SOURCE EXCERPT —

Install required libraries (only if the libraries have not been installed before):
installed <- rownames(installed.packages())
required <- c(
"tidyverse",
"tidylog",
"magrittr",
"here",
"janitor",
"digest",
"stringr"
)
if (!all(required %in% installed)) {
install.packages(required[!required %in% installed])
}
Load libraries:
library(tidyverse) # To do data science
library(tidylog) # To provide feedback on dplyr functions
library(magrittr) # To use %<>% pipes
library(here) # To find files
library(janitor) # To clean input data
library(digest) # To generate hashes
library(stringr) # To work with strings
Create a data frame input_data
from the source data:
input_data <- read_tsv(
file = here("data", "raw", "input_taxa.tsv"),
show_col_types = FALSE
)
Preview data:
input_data %>% head(n = 5)
Replace Hydrocotyle ranunculoides with Hydrocotyle ranunculoides L.fil. to improve the match to GBIF Backbone (see issue #17):
input_data <-
input_data %>%
mutate(scientific_name = ifelse(
.data$scientific_name == "Hydrocotyle ranunculoides",
"Hydrocotyle ranunculoides L.fil.",
.data$scientific_name))
## mutate: changed one value (3%) of 'scientific_name' (0 new NA)
For the same reason, we add the authorship to Zizania latifolia (for more info, see issue #4718 in the Github’s GBIF portal feedback repository):
input_data <-
input_data %>%
mutate(scientific_name = ifelse(
.data$scientific_name == "Zizania latifolia",
"Zizania latifolia (Griseb.) Hance ex F.Muell.",
.data$scientific_name))
## mutate: changed one value (3%) of 'scientific_name' (0 new NA)
We reshape the vernacular names columns by creating two columns:
vernacular_name
and language
:
input_data %<>% pivot_longer(
cols= starts_with("vernacular"),
names_to = c("language"),
names_prefix = "vernacular_name_",
values_to = "vernacular_name"
)
## pivot_longer: reorganized (vernacular_name_en, vernacular_name_nl, vernacular_name_fr) into (language, vernacular_name) [was 30x11, now 90x10]
Preview:
input_data %>% head(10)
Some taxa have multiple vernacular names divided by
" / "
:
input_data %>% filter(
str_detect(.data$vernacular_name, pattern = " / ")
)

Stored data entries —
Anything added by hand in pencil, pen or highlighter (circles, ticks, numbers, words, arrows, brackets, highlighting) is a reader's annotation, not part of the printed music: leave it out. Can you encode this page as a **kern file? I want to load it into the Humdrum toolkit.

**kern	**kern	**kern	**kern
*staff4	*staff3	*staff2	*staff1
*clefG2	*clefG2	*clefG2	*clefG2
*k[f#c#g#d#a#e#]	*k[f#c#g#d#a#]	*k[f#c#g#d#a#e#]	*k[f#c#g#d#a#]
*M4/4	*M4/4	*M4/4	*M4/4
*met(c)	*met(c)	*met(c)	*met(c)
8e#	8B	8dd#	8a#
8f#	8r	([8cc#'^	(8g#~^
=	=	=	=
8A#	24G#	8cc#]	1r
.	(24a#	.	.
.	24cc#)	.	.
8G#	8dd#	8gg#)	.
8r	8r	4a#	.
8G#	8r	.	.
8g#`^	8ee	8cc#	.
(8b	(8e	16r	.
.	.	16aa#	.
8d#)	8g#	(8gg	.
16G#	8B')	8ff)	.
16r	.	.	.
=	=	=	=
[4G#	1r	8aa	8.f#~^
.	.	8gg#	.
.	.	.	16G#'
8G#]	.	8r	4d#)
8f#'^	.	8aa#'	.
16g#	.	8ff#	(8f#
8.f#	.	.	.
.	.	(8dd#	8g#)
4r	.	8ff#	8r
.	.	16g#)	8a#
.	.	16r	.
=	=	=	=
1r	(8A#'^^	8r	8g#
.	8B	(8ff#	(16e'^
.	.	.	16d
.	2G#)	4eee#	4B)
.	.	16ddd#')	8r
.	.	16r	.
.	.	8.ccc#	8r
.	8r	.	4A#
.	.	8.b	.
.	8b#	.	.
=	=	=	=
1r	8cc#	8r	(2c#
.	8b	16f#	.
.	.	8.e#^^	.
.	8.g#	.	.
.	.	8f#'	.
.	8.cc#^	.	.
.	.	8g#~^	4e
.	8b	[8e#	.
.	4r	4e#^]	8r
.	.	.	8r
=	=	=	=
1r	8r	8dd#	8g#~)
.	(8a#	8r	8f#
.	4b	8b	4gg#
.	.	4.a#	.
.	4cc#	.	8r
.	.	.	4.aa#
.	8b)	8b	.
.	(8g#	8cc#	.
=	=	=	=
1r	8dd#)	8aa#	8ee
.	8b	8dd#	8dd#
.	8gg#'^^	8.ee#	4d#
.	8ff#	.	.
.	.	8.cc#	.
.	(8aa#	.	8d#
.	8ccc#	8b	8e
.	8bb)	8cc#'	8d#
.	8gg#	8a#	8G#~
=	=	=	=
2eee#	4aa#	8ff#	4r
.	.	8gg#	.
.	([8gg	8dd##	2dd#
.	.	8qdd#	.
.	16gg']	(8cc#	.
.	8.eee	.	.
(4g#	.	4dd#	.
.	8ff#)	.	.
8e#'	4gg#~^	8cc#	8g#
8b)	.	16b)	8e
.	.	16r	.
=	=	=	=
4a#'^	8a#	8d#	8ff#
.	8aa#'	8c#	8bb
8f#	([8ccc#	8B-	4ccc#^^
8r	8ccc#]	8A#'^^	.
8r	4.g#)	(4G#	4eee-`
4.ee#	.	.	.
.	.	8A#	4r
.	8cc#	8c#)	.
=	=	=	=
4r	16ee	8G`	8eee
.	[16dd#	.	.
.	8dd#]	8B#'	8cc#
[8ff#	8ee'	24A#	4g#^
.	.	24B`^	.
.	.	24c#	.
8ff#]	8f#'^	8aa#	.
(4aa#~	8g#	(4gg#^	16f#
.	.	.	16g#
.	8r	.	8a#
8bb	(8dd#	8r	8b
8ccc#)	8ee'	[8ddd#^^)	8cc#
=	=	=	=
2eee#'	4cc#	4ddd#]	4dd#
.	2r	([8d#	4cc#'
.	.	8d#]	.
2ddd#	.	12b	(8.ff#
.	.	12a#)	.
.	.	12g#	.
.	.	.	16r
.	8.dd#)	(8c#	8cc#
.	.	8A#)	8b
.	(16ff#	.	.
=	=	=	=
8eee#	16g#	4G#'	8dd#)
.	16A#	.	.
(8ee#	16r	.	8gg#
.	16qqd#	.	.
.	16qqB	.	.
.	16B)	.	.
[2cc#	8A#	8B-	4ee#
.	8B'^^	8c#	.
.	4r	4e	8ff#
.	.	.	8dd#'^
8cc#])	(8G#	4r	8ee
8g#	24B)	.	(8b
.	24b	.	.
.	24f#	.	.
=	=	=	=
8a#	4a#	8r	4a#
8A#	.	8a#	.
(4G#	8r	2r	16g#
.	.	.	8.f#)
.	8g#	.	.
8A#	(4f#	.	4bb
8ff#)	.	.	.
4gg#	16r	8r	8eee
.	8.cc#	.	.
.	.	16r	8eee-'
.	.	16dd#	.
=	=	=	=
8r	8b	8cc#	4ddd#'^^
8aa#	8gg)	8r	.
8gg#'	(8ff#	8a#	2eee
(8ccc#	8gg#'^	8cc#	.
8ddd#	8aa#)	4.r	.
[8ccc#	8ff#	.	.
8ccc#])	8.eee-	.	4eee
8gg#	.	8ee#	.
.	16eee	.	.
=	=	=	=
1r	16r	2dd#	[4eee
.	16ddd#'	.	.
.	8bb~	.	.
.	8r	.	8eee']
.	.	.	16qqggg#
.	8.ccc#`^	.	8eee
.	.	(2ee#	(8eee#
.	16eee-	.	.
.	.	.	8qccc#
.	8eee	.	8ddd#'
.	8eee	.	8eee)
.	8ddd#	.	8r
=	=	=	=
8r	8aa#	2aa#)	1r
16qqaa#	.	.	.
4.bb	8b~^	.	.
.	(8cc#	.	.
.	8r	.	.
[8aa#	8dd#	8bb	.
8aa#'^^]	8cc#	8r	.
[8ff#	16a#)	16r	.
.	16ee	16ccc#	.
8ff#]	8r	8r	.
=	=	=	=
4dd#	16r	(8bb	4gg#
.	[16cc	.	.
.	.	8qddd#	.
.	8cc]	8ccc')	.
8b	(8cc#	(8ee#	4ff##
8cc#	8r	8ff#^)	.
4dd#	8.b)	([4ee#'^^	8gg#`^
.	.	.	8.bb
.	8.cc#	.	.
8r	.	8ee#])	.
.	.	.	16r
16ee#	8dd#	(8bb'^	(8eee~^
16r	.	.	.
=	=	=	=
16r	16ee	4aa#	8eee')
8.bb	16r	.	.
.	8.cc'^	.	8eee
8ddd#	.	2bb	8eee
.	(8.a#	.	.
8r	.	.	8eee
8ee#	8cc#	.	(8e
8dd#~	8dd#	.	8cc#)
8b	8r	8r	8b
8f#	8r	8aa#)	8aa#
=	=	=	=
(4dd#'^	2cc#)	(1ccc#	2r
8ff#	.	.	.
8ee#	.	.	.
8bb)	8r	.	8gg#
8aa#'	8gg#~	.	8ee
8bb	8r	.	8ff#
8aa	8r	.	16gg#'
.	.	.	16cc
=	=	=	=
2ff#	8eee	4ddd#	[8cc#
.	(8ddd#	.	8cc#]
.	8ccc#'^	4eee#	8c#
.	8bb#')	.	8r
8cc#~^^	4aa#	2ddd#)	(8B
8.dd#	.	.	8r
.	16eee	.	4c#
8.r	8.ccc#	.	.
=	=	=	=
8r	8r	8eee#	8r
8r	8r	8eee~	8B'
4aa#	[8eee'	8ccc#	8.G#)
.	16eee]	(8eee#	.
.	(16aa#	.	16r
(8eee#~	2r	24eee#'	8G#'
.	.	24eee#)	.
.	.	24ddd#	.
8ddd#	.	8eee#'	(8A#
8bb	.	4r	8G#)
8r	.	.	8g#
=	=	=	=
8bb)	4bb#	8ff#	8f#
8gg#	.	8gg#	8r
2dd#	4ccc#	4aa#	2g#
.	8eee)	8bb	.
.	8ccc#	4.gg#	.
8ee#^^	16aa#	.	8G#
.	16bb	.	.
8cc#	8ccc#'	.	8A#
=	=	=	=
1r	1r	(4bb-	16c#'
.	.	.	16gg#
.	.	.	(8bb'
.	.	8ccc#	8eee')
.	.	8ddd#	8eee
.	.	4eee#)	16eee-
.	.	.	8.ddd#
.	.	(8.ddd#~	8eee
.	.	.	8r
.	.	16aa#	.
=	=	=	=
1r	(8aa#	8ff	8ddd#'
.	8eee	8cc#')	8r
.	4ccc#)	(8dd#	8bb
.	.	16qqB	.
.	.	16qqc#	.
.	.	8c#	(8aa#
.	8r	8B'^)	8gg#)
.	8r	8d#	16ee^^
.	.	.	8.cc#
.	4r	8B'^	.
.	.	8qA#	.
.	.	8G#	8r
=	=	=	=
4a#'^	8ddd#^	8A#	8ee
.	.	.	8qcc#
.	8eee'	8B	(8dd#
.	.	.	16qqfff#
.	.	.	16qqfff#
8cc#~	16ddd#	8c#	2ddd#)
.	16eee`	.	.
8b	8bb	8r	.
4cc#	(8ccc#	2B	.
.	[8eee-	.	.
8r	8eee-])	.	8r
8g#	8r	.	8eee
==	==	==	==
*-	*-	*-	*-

REQUESTS —
1) Copy the passage of the R script starting with "Install required libraries" and going on through "install.packages(required[!required %in% installed])".
2) In the R script, which library is loaded to generate hashes?
The items are separate material from the R script.

RESULTS FOR EACH TASK —
1)
Install required libraries (only if the libraries have not been installed before):
installed <- rownames(installed.packages())
required <- c(
"tidyverse",
"tidylog",
"magrittr",
"here",
"janitor",
"digest",
"stringr"
)
if (!all(required %in% installed)) {
install.packages(required[!required %in% installed])

2) digest